The approved plan coms with a modification that the company will ensure compromised creditors, including landlords, will have their arrears paid in full in the event that a sale of the group to the third party occurs within the next six months.
It comes after Caffè Nero rejected a takeover bid from petrol forecourt operator EG Group earlier this week.
Nero said the CVA proposal received the support of an 'overwhelming majority' of landlords.
“The directors are extremely grateful to its landlords, business partners, suppliers and other creditors for their support and understanding in the process during these challenging times," said a spokesman for the group.
“After the devastating effect caused by the pandemic on Caffè Nero, the approval of this CVA by the company’s creditors safeguards the immediate future of the business, and provides a sustainable platform from which the company can navigate the challenges ahead, and rebuild sales momentum over the medium to longer term.”
It is not clear how many of Nero’s 650 cafes are at risk of closure following the CVA, though it is understood the focus of the plan will be to switch to a turnover rent model.
Billionaire brothers Mohsin and Zuber Issa, who own EG, have warned Nero that its proposed restructuring would face a legal challenge after the coffee shop chain snubbed their offer.

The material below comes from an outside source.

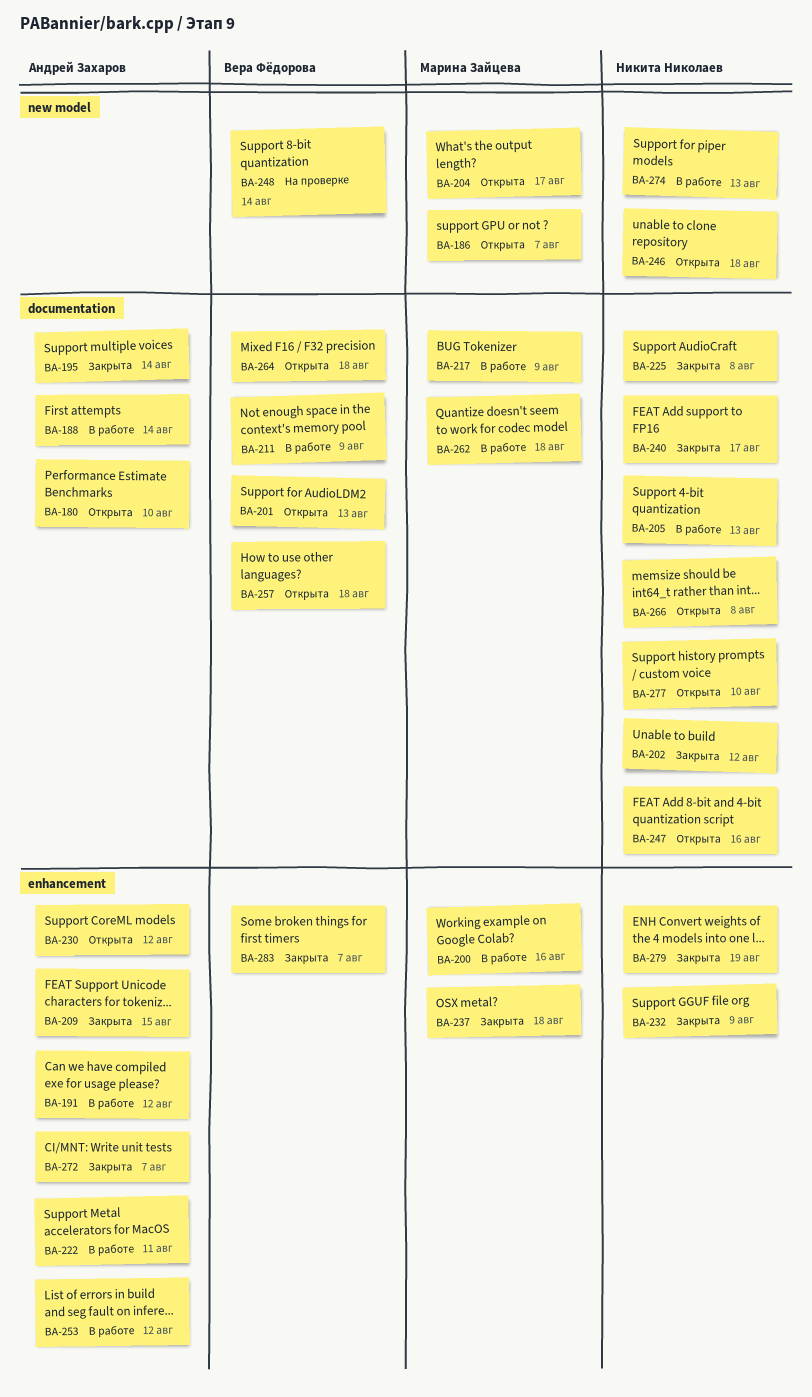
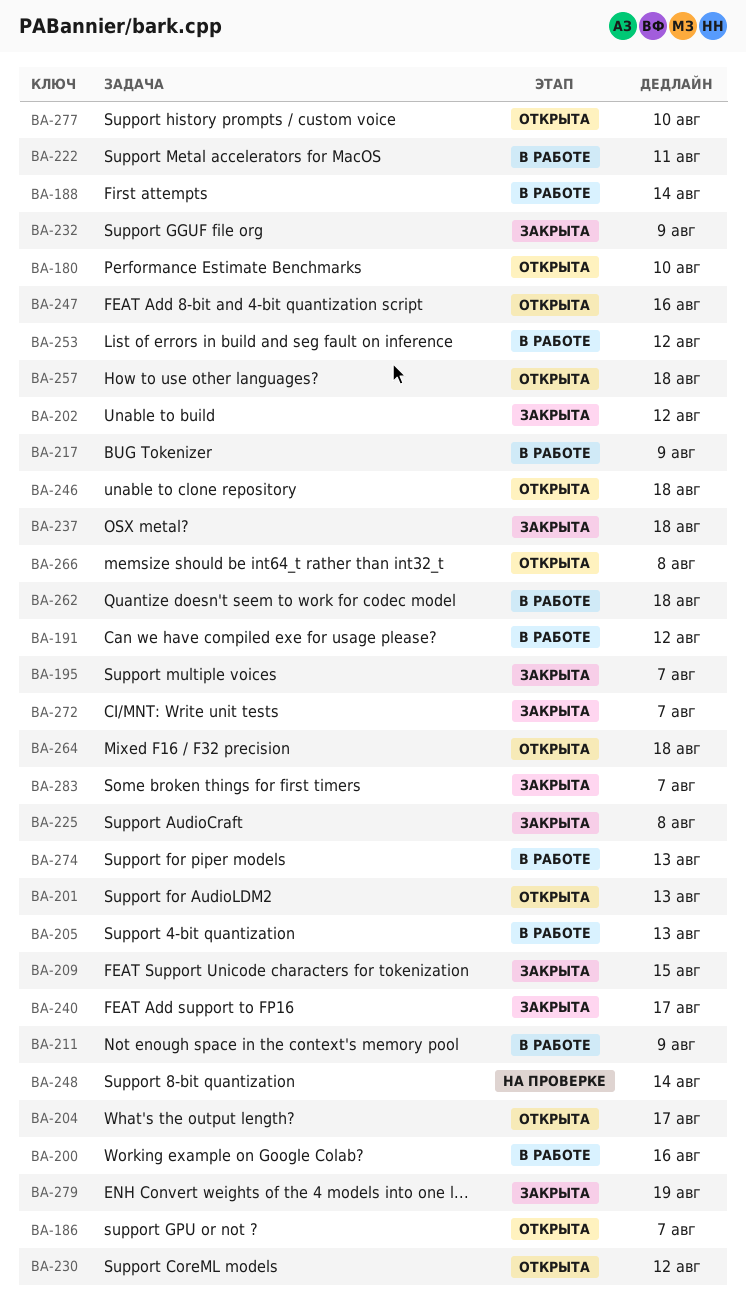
BA-195, due: Aug 14 -> Aug 7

According to Sky News, lawyers for EG Group have written to Caffè Nero’s parent company to highlight the likelihood of a landlord rebellion against CVA.
Under the CVA, which is being run by KPMG, landlords face losing the majority of the rent arrears they are owed, while EG promised to pay them in full - a sum understood to be worth tens of millions of pounds.
Caffè Nero dismissed EG's bid as 'an unsolicited, highly uncertain approach'.
The chain said: "Any transaction would be subject to a period of detailed due diligence, as well as the agreement on the terms of any sale, and would require the consent of the group’s external lenders and shareholders."